Marcel bajó después, pero antes de correr, miró a Fabiano.
—Gracias, tío.
Y lo abrazó con fuerza inesperada para un niño de tres años Fabiano los dejó ir y se acercó a Katrina.
—¿Alguna vez…? —empezó él, pero se detuvo.
Ella completó la pregunta.
—¿Si pienso en volver a verlo?
Fabiano sostuvo su mirada, no había celos en sus ojos. Había amor, pero un amor diferente.
—No lo sé —admitió Katrina—. Durante mucho tiempo estuve enojada. Luego estuve asustada. Luego… simplemente estuve ocupada siendo mamá.
Miró hacia donde los niños reían.
—Ellos son mi prioridad.
—Lo sé —respondió Fabiano.
Y lo decía en serio. Porque durante tres años, él también había priorizado eso. La seguridad de esa mujer que había llegado a cambiar su vida y la estabilidad de esos niños.
— Pensar que hace tres años casi me arrancabas la mano mientras llegaban al mundo, mi princesita llegó primero y mi pequeño después, supe ese mismo día que aunque no fueran míos, daría todo lo que tenía por protegerlos.
— Fabiano, has sido más que un padre para ellos en estos años y te lo agradezco de todo corazón.
— Gracias a ti por darme esta experiencia, sabes que nunca la hubiera vivido si no hubieras llegado a mi vida.
El jardín comenzó a llenarse con algunos invitados selectos: socios cercanos, amigos íntimos de la familia Jones.

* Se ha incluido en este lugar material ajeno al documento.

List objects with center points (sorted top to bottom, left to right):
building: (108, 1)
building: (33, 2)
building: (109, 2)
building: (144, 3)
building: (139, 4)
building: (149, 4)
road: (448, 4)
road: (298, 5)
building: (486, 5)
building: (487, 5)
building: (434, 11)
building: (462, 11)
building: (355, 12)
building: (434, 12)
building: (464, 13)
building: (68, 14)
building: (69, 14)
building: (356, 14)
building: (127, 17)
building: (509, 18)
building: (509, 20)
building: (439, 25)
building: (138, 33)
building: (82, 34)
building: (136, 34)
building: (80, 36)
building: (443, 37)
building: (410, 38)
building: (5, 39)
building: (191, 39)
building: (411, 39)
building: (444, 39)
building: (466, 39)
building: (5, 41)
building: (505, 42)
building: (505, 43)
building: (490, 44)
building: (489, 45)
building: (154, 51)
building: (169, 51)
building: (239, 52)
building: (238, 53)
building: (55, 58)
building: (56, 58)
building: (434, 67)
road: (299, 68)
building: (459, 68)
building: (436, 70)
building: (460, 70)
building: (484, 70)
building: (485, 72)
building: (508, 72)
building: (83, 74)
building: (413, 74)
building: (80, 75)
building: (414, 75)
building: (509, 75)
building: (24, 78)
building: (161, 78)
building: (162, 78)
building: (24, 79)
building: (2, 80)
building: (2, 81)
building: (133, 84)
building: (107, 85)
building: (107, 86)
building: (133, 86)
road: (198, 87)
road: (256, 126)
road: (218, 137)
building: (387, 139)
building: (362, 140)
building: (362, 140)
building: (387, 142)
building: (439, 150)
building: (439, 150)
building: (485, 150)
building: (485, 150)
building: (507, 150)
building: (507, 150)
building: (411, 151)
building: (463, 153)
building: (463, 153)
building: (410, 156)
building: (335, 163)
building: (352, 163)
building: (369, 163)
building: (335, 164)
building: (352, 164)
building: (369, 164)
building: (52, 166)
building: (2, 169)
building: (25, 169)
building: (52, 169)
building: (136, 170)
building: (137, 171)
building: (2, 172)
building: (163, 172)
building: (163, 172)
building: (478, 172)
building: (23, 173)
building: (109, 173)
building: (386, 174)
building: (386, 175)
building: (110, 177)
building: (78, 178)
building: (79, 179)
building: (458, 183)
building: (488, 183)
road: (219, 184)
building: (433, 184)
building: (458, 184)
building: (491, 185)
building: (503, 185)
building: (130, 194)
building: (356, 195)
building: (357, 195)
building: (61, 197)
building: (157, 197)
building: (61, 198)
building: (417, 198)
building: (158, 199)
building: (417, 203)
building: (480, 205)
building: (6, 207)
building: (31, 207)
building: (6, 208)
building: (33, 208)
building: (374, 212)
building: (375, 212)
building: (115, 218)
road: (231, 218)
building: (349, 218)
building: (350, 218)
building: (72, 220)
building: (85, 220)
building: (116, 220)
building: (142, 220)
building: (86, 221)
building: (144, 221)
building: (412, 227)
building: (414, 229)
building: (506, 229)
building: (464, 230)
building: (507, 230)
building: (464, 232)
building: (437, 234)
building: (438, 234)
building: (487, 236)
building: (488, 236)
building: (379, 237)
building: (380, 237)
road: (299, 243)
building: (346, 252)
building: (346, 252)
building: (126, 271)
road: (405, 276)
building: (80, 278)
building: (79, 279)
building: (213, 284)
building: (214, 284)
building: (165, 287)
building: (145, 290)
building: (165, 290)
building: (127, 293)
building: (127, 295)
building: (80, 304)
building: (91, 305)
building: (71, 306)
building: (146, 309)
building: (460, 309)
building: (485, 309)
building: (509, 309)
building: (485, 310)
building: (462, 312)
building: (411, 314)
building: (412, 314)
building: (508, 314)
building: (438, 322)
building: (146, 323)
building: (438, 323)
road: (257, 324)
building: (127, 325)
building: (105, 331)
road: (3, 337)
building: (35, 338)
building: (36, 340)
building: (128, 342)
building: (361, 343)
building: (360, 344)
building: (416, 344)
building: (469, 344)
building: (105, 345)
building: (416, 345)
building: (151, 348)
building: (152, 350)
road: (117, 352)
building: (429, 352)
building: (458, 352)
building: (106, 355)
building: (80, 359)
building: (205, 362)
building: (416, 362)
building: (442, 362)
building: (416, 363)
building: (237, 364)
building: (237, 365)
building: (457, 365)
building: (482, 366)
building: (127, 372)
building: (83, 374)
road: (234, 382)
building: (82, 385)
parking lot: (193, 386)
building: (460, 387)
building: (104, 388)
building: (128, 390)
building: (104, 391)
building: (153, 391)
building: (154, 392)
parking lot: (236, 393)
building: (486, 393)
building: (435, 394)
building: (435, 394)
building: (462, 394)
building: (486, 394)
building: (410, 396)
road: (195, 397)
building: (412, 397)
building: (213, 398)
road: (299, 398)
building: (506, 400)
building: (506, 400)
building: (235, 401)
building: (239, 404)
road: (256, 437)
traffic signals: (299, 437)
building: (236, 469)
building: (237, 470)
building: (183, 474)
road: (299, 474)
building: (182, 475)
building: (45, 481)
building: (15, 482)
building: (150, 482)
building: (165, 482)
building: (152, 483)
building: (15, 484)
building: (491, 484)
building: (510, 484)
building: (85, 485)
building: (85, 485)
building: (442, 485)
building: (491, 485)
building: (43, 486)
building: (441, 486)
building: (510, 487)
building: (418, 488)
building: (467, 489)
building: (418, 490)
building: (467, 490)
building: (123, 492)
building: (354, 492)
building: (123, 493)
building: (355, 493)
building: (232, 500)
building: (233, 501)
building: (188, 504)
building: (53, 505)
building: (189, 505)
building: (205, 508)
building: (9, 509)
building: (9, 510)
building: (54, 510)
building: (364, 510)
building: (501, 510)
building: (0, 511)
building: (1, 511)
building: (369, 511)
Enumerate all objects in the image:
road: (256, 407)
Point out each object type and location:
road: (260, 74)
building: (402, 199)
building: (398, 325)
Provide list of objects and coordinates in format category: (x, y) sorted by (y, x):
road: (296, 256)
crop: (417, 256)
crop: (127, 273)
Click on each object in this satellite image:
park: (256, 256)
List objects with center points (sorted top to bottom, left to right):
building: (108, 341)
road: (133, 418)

Personas cuidadosamente elegidas.
Nada quedaba al azar.
Nada.
—Mamáaaaa —gritó Micaella desde el castillo inflable—. ¡Ven!
Katrina sonrió y caminó hacia ella.
Fabiano se quedó observando la escena. cuando sintió vibrar el teléfono en su bolsillo.Lo sacó. Un mensaje de un número internacional. Solo una línea: ‘Salió del hospital hace dos meses pero sigue en coma.’
Fabiano levantó la vista hacia Katrina, que reía mientras Micaella le manchaba la nariz con crema del pastel. —¿Qué pasa? —preguntó Katrina, al notar su expresión. —Nada.Guardó el teléfono.
Hoy era el cumpleaños de los mellizos.Pero el mundo… El mundo acababa de moverse otra vez.”